Continúe la crónica sobre el asesinato de Sandra Luz Hernández en Culiacán a partir de su última oración.

◆ Sección de texto
· · ·

Culiacán, Sin.-Aquí bajando la calle 30 de Septiembre, a la vuelta de Constitución, Sandra Luz Hernández, incansable como siempre, dejó la impronta de su paso por este mundo. Una tarde en que buscaba respuestas en una pitonisa para dar con el paradero de su hijo, fue asesinada.
“Lavaba ropa en el lavadero cuando escuché balazos, no me quise asomar pero supe que habían matado a la señora, una lamentable pérdida”, cuenta una viejecita que esta tarde de noviembre se acercó al ver las veladoras, las flores de papel de china en color morado, la imagen de Sandra para siempre con sus eternos lentes y su pelo corto castaño.
Hoy el Colectivo de Mujeres Activas realizó una conmemoración del Día Internacional de la Eliminación de la Violencia contra la Mujer, pero a Sandra Luz le dieron muerte en mayo de 2014 en este mismo sitio.

· · ·

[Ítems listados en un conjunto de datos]
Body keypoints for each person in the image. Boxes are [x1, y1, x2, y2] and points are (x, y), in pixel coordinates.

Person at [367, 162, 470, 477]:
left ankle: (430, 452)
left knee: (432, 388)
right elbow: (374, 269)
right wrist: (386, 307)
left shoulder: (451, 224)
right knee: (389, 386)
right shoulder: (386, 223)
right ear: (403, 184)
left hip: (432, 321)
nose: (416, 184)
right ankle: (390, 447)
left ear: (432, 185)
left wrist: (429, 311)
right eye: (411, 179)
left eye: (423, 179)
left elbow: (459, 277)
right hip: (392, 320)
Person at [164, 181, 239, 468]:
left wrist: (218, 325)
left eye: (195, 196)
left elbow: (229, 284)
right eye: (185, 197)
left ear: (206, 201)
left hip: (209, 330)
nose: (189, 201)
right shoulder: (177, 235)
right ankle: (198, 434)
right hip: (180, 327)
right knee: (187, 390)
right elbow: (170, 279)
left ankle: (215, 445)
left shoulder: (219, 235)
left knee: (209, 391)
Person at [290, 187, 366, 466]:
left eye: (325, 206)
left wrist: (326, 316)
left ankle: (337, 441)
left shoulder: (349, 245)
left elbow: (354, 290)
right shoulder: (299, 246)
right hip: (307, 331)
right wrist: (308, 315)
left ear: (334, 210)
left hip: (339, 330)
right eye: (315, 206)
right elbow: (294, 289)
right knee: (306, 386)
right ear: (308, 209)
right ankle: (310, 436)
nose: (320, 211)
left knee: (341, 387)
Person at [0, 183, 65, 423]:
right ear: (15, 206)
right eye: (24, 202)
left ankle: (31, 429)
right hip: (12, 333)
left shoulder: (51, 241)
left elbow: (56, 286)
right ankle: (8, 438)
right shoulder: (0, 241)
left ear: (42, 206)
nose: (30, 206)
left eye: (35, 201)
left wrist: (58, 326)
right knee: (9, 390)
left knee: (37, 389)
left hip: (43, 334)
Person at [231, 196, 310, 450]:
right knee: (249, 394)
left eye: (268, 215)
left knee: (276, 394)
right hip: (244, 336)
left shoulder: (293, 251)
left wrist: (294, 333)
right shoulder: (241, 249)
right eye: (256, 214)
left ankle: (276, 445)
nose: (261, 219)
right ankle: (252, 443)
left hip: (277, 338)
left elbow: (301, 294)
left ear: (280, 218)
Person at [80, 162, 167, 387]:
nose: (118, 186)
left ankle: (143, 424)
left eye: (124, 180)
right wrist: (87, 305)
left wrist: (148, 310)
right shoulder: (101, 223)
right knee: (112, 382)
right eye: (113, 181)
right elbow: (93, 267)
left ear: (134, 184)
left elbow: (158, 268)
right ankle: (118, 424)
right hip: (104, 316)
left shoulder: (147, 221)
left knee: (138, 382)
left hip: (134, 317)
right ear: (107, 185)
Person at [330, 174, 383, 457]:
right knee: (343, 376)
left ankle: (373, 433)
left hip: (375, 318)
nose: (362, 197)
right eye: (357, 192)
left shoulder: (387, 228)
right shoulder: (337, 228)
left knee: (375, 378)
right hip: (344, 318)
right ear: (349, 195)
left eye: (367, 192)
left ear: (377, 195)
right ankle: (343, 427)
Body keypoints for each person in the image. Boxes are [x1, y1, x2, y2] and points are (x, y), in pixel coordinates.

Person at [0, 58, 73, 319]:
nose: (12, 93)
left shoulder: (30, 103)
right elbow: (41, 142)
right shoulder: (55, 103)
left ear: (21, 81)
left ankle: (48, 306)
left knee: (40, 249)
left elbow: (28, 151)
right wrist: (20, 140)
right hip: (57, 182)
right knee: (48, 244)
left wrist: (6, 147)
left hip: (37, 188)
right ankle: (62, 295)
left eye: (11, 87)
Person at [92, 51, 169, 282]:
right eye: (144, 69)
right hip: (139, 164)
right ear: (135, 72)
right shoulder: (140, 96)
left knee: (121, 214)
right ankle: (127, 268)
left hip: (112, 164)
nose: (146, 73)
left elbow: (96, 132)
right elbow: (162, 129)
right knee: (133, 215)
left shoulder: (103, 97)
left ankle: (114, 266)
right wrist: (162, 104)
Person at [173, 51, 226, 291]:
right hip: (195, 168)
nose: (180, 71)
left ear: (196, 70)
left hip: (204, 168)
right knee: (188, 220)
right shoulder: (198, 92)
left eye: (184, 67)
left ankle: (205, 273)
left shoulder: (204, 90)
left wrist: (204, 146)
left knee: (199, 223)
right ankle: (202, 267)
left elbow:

· · ·

◆ Ejercicio resuelto
Aquí está el reclamo de justicia por Sandra y por decenas de mujeres que han sido asesinadas, y sus casos duermen el “sueño de los justos”.
Tere Guerra Ochoa, presidenta de este colectivo civil, señaló que mientras haya injusticias y violencia contra la mujer no habrá nada que festejar. Recordó a otras víctimas cuyas familias no han hallado justicia a pesar de las movilizaciones sociales; otras más que descansan en el anominato.
Doña Alma Rosa Rojo Medina dice que Sandra fue su mejor amiga, compañera de lucha pues a ella también le desaparecieron a uno de sus hermanos.
Para Rojo Medina es imposible no llorar en estos momentos, pero cuenta que fue Sandra la que le enseñó a continuar, a guerrear, a nunca dejar de buscar, porque su frase está ahí, recordándole a todo el mundo: “No puedo quedarme sin hacer nada”. Y sí, Sandra hasta el final buscó, con foto en mano, a su hijo Édgar.
Su lucha pues se ha multiplado con el paso del tiempo, quedan ahí las lágrimas y los sufrimientos, pero el dolor es movimiento para las causas que se mantienen con vida.